Most of us think of lotteries – with their cornucopia of scratch tickets and nine-figure jackpots – as a modern North American creation.  But lotteries themselves have been around for thousands of years, serving as a popular method in raising funds for various projects and causes.

For instance, the following came into being  with lottery money as part of the funds raised to do so: Great Wall Of China (with winners in various villages notified by white carrier pigeons), Roman Roads (the ancient stone walkways on which the Apostles traveled to spread the Gospel), Catholic Monasteries (the King of France got around supporting the religion with palace funds by allowing the nuns and monks to run their own private lotteries), Jamestown (King James 1 of the KJV Bible used funds from lotto tickets sold in London to finance England’s first official colony in the New World), Revolutionary War (paying for the Continental Army), Washington D.C. (constructing the White House) and Ivy League Schools (Harvard, Columbia, etc.).  Even Thomas Jefferson, the third President of the United States, in great debt at the end of his life, petitioned Congress to let him hold a private lottery of his personal  presidential artifacts in an attempt to avoid bankruptcy.

But here’s the difference.  Back then the price of lottery tickets was kept high, so that only those who could afford to play, did.  And with fewer players, the odds of winning were much greater.  Today, the price of lottery tickets are kept low, so that those who can’t afford to play, do.
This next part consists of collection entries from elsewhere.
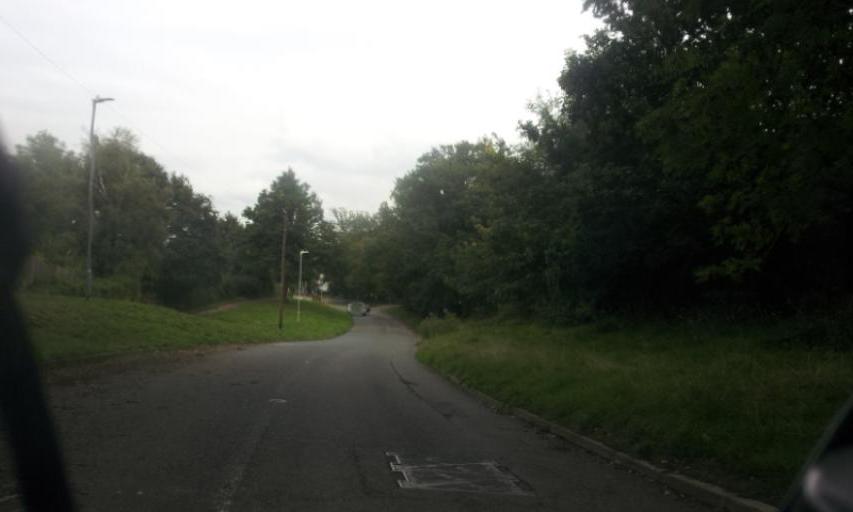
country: GB
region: England
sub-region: Kent
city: Tonbridge
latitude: 51.1849
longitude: 0.2854
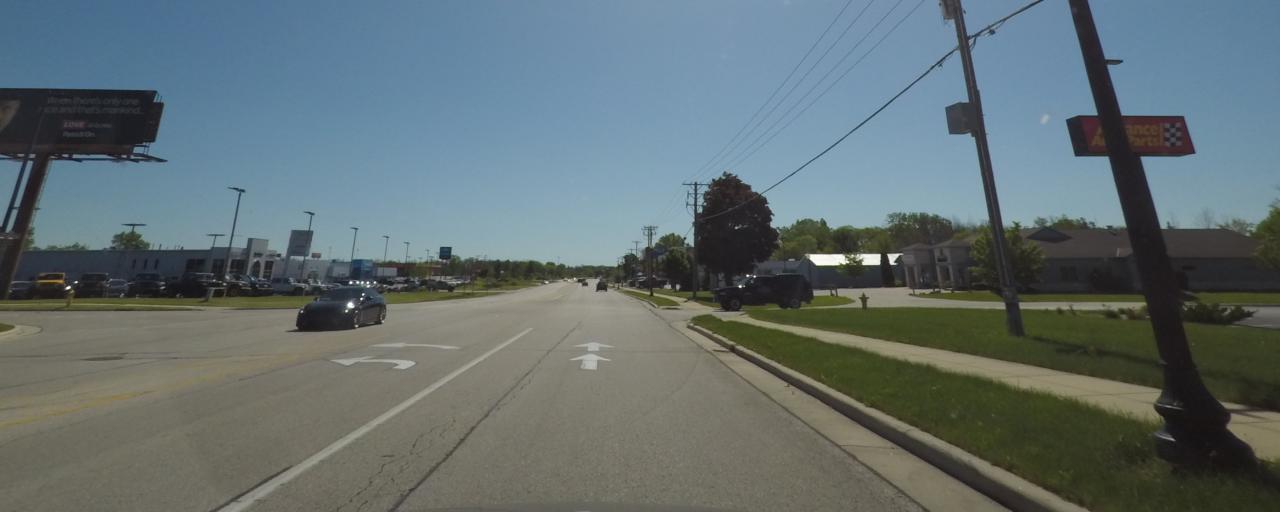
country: US
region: Wisconsin
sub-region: Sheboygan County
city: Plymouth
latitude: 43.7471
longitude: -87.9472
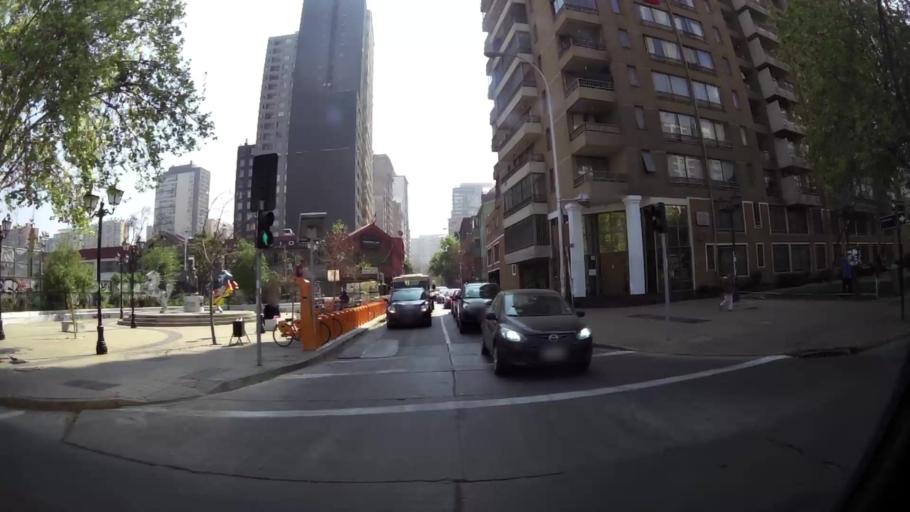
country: CL
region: Santiago Metropolitan
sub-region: Provincia de Santiago
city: Santiago
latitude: -33.4503
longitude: -70.6427
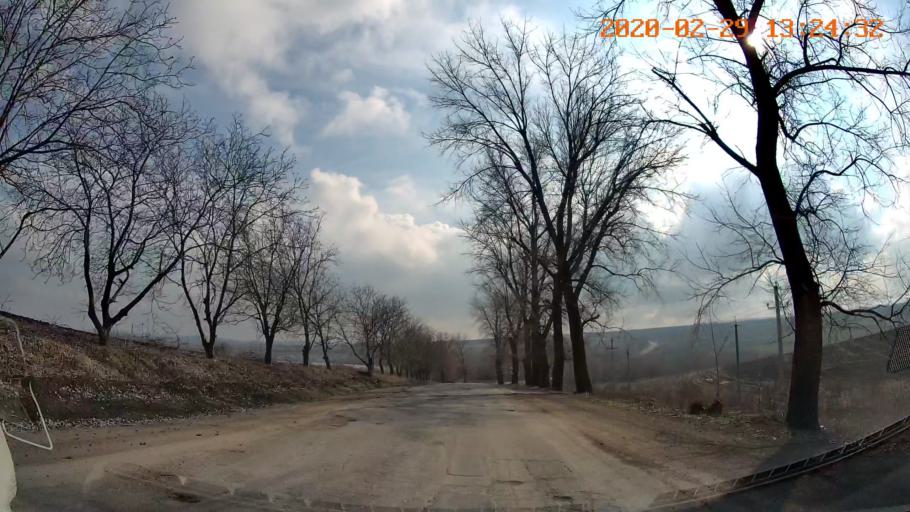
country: MD
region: Telenesti
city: Camenca
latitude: 47.9378
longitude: 28.6279
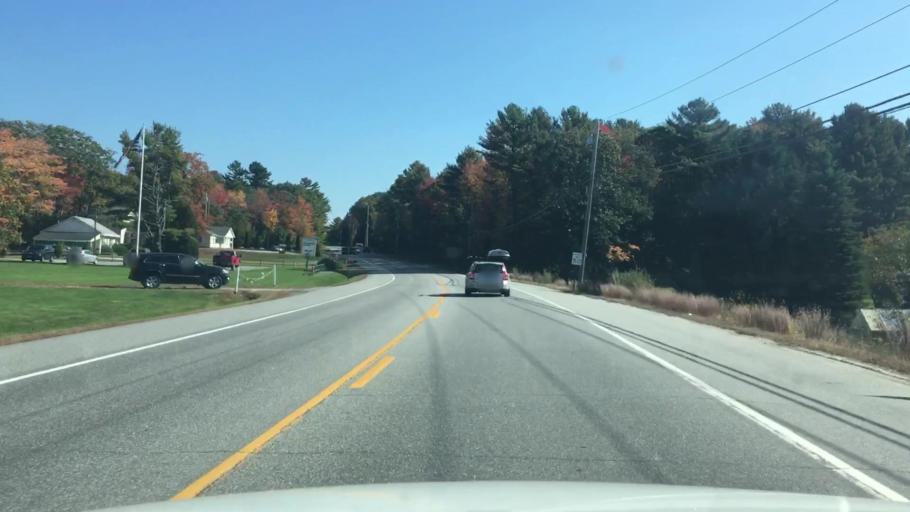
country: US
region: Maine
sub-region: Sagadahoc County
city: Topsham
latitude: 43.9622
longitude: -70.0142
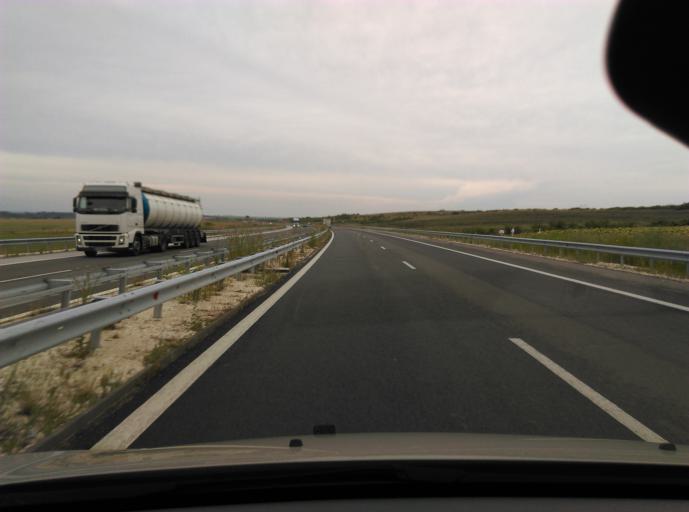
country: BG
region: Stara Zagora
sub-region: Obshtina Chirpan
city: Chirpan
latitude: 42.1174
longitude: 25.3995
And with more players, the odds of winning are much lesser.  As a matter of fact, in nation after nation, people in the lowest twenty-percent of the income bracket buy almost sixty-six percent of all lotto tickets.

All this is why you never see the Donald Trumps of the world as lottery winners; they don’t play because they know the odds.  Oh that the poor would realize the same.

“Yes, we have an early retirement program.  We withhold two dollars from each pay cheque to buy you a lottery ticket.”